In Spain, the Socialists and the centre-right Popular party secured 80 per cent of the vote in 2000. The emergence of Podemos and more recently Vox saw that figure fall to 49 per cent last year. The pattern is not universal. Some countries have long operated with multi-party systems. Italy is sui generis. In Britain, a winner-takes-all electoral system has seen fragmentation along national rather than ideological lines. The Conservatives and Labour, the two main UK-wide parties, between them hold only seven of the 59 seats in Scotland.

Centre-left parties have suffered most from the fragmentation, losing votes both to nationalists on the right and to historically leftish parties such as the Greens. The common thread here is the fracturing of what was once a homogenous working class vote. Globalisation and technological advance have separated “insiders” still in secure and often unionised employment from “outsiders” stranded on the margins by change. The latter are the “left-behinds” falling in behind populists.

The old politics arranged around two parties was inherently stable. Defeat for the centre-right meant victory for the centre-left, and vice versa. Transitions were typically seamless. The unavoidable tensions between different factions and interest groups within each coalition were constrained by the need for party discipline. Voters were denied sight of any dirty deals being done.

The new, fragmented politics looks inherently unstable. Building multi-party coalitions requires politicians to compromise, to admit they are throwing overboard policies that were part of their electoral platform. Hence predictions that it will be months before Ireland finds a governing coalition - and suggestions that the answer may be a second election. Better, some say, instability than compromise.

There is, though, another way of looking at this new, fragmented landscape. The missing ingredient that does most to explain the stresses and strains in European politics is trust. Fewer voters are willing to hold on to their tribal allegiances in a world where political promises have been badly devalued. They are more attracted to new, smaller parties often representing, like the Greens, one or two big issues.

From this angle, the transparency required by multi-party coalition-building presents an opportunity to restore trust. “This is what we proposed in our manifesto,” the message to electorates runs, “and these are the changes we are ready to make in order to accommodate the platforms of others.”

This will not come easy to politicians used to operating out of sight. But my guess is that they would be surprised by the reaction. Voters quite like candour and are perfectly capable of rewarding it. In any event, the politicians do not have much of a choice when the alternatives are chronic instability and ever more frequent elections.

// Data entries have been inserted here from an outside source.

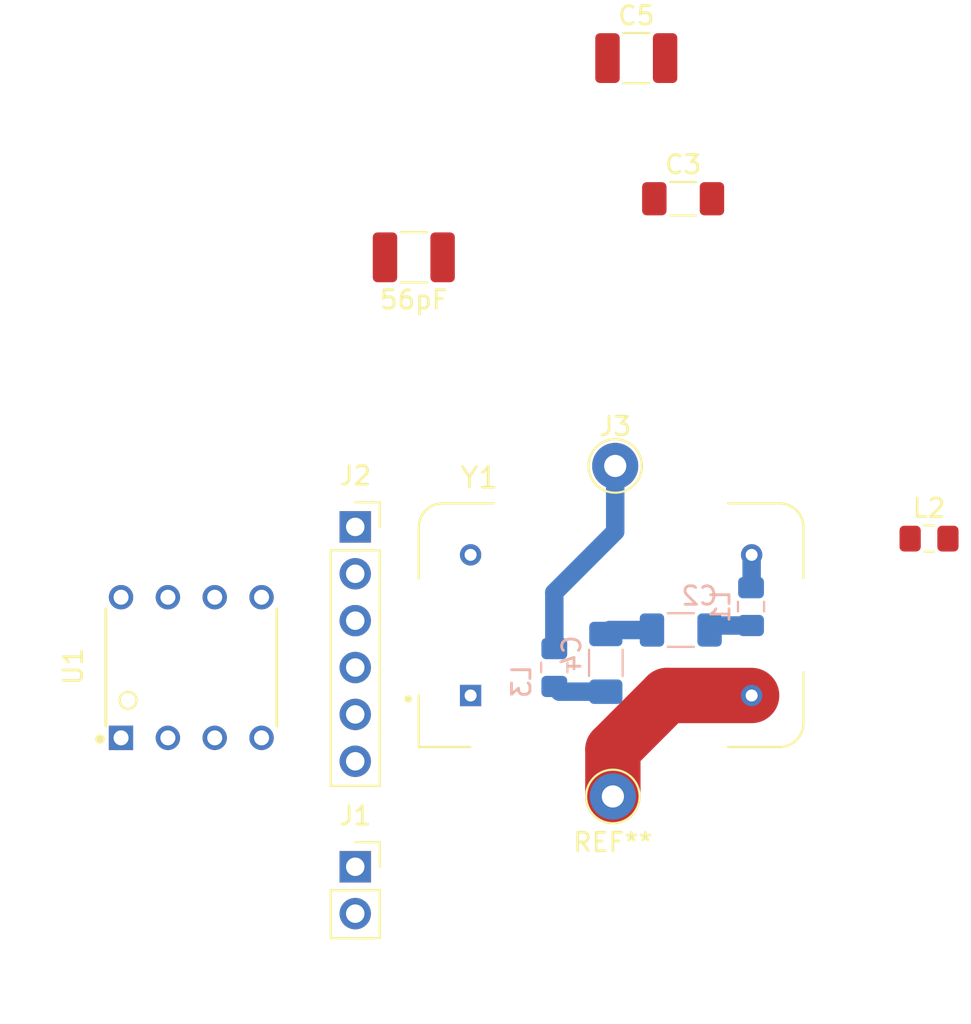
<source format=kicad_pcb>
(kicad_pcb (version 20221018) (generator pcbnew)

  (general
    (thickness 1.6)
  )

  (paper "A4")
  (layers
    (0 "F.Cu" signal)
    (31 "B.Cu" signal)
    (32 "B.Adhes" user "B.Adhesive")
    (33 "F.Adhes" user "F.Adhesive")
    (34 "B.Paste" user)
    (35 "F.Paste" user)
    (36 "B.SilkS" user "B.Silkscreen")
    (37 "F.SilkS" user "F.Silkscreen")
    (38 "B.Mask" user)
    (39 "F.Mask" user)
    (40 "Dwgs.User" user "User.Drawings")
    (41 "Cmts.User" user "User.Comments")
    (42 "Eco1.User" user "User.Eco1")
    (43 "Eco2.User" user "User.Eco2")
    (44 "Edge.Cuts" user)
    (45 "Margin" user)
    (46 "B.CrtYd" user "B.Courtyard")
    (47 "F.CrtYd" user "F.Courtyard")
    (48 "B.Fab" user)
    (49 "F.Fab" user)
    (50 "User.1" user)
    (51 "User.2" user)
    (52 "User.3" user)
    (53 "User.4" user)
    (54 "User.5" user)
    (55 "User.6" user)
    (56 "User.7" user)
    (57 "User.8" user)
    (58 "User.9" user)
  )

  (setup
    (pad_to_mask_clearance 0)
    (pcbplotparams
      (layerselection 0x00010fc_ffffffff)
      (plot_on_all_layers_selection 0x0000000_00000000)
      (disableapertmacros false)
      (usegerberextensions false)
      (usegerberattributes true)
      (usegerberadvancedattributes true)
      (creategerberjobfile true)
      (dashed_line_dash_ratio 12.000000)
      (dashed_line_gap_ratio 3.000000)
      (svgprecision 4)
      (plotframeref false)
      (viasonmask false)
      (mode 1)
      (useauxorigin false)
      (hpglpennumber 1)
      (hpglpenspeed 20)
      (hpglpendiameter 15.000000)
      (dxfpolygonmode true)
      (dxfimperialunits true)
      (dxfusepcbnewfont true)
      (psnegative false)
      (psa4output false)
      (plotreference true)
      (plotvalue true)
      (plotinvisibletext false)
      (sketchpadsonfab false)
      (subtractmaskfromsilk false)
      (outputformat 1)
      (mirror false)
      (drillshape 1)
      (scaleselection 1)
      (outputdirectory "")
    )
  )

  (net 0 "")
  (net 1 "Net-(56pF1-Pad1)")
  (net 2 "GND")
  (net 3 "Net-(C2-Pad2)")
  (net 4 "Net-(C4-Pad2)")
  (net 5 "VCC")
  (net 6 "PB0")
  (net 7 "PB1")
  (net 8 "PB2")
  (net 9 "PB3")
  (net 10 "PB4")
  (net 11 "PB5")
  (net 12 "RF_OUT")
  (net 13 "HF_MOD")

  (footprint "MountingHole:MountingHole_3.5mm" (layer "F.Cu") (at 141.605 99.06))

  (footprint "OS44:OSC_ECS-100A-143" (layer "F.Cu") (at 141.51 82.795))

  (footprint "OS44:ATTINY85" (layer "F.Cu") (at 118.745 85.09 90))

  (footprint "Connector_PinSocket_2.54mm:PinSocket_1x06_P2.54mm_Vertical" (layer "F.Cu") (at 127.635 77.47))

  (footprint "TestPoint:TestPoint_THTPad_D2.5mm_Drill1.2mm" (layer "F.Cu") (at 141.732 74.168))

  (footprint "Inductor_SMD:L_0805_2012Metric_Pad1.15x1.40mm_HandSolder" (layer "F.Cu") (at 158.75 78.105))

  (footprint "Capacitor_SMD:C_1206_3216Metric_Pad1.33x1.80mm_HandSolder" (layer "F.Cu") (at 145.415 59.69))

  (footprint "Connector_PinSocket_2.54mm:PinSocket_1x02_P2.54mm_Vertical" (layer "F.Cu") (at 127.635 95.885))

  (footprint "TestPoint:TestPoint_THTPad_D2.5mm_Drill1.2mm" (layer "F.Cu") (at 141.605 92.075))

  (footprint "Capacitor_SMD:C_1210_3225Metric_Pad1.33x2.70mm_HandSolder" (layer "F.Cu") (at 142.875 52.07))

  (footprint "Capacitor_SMD:C_1210_3225Metric_Pad1.33x2.70mm_HandSolder" (layer "F.Cu") (at 130.81 62.865 180))

  (footprint "Capacitor_SMD:C_1206_3216Metric_Pad1.33x1.80mm_HandSolder" (layer "B.Cu") (at 145.288 83.058 180))

  (footprint "Inductor_SMD:L_0805_2012Metric_Pad1.15x1.40mm_HandSolder" (layer "B.Cu") (at 149.098 81.788 -90))

  (footprint "Inductor_SMD:L_0805_2012Metric_Pad1.15x1.40mm_HandSolder" (layer "B.Cu") (at 138.43 85.09 90))

  (footprint "Capacitor_SMD:C_1206_3216Metric_Pad1.33x1.80mm_HandSolder" (layer "B.Cu") (at 141.224 84.836 -90))

  (segment (start 147.0955 82.813) (end 146.8505 83.058) (width 1) (layer "B.Cu") (net 1) (tstamp 13e9f756-0921-403a-8c07-45de8e44b6e0))
  (segment (start 149.098 82.813) (end 147.0955 82.813) (width 1) (layer "B.Cu") (net 1) (tstamp ba164c96-69f2-4119-93ad-bbe32b253af8))
  (segment (start 141.605 92.075) (end 141.605 89.535) (width 3) (layer "F.Cu") (net 2) (tstamp 056ab05c-6c5c-4ab0-9040-d35a447ab393))
  (segment (start 144.535 86.605) (end 149.13 86.605) (width 3) (layer "F.Cu") (net 2) (tstamp 2e5cb91f-473d-43de-9066-4e5179b18190))
  (segment (start 141.605 89.535) (end 144.535 86.605) (width 3) (layer "F.Cu") (net 2) (tstamp 4120b206-ddc7-4f70-9607-999ef44d1fc5))
  (segment (start 141.4395 83.058) (end 141.224 83.2735) (width 1) (layer "B.Cu") (net 3) (tstamp 03c7d21c-385c-4c1f-929b-ed7dd2965ddc))
  (segment (start 143.7255 83.058) (end 141.4395 83.058) (width 1) (layer "B.Cu") (net 3) (tstamp b942de44-1328-482a-b4cf-d55f3e53c0f0))
  (segment (start 138.7135 86.3985) (end 138.43 86.115) (width 1) (layer "B.Cu") (net 4) (tstamp 41a2abdc-bf95-4be2-8d21-d1b067479fcb))
  (segment (start 141.224 86.3985) (end 138.7135 86.3985) (width 1) (layer "B.Cu") (net 4) (tstamp ba8673c0-bb93-4942-a5a2-d5939a277897))
  (segment (start 141.732 77.724) (end 141.732 74.168) (width 1) (layer "B.Cu") (net 12) (tstamp b66cda3c-aa8e-44b3-9c80-d0f1652b1d9f))
  (segment (start 138.43 84.065) (end 138.43 81.026) (width 1) (layer "B.Cu") (net 12) (tstamp f558cf63-d71e-4f4b-bae8-7a13d1dee46b))
  (segment (start 138.43 81.026) (end 141.732 77.724) (width 1) (layer "B.Cu") (net 12) (tstamp fae600ae-c68d-4c03-9d1a-54a6685d71c6))
  (segment (start 149.13 78.985) (end 149.13 80.731) (width 1) (layer "B.Cu") (net 13) (tstamp 02a973d1-6dc0-48af-8872-f34a6b19fbb1))
  (segment (start 149.13 80.731) (end 149.098 80.763) (width 1) (layer "B.Cu") (net 13) (tstamp a9bb91de-2ecc-4bc2-9a99-4f9d917bd3aa))

)

</source>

Fragmentation can be a source of stability. New Zealand consciously abandoned two-party politics in the early 1990s in favour of an electoral system designed to create space for small parties. The change was accompanied by dire predictions from the old guard that the country would become ungovernable. On the contrary. New Zealand has had four prime ministers, including the present incumbent, since 2000 - one fewer than, say, two-party Britain.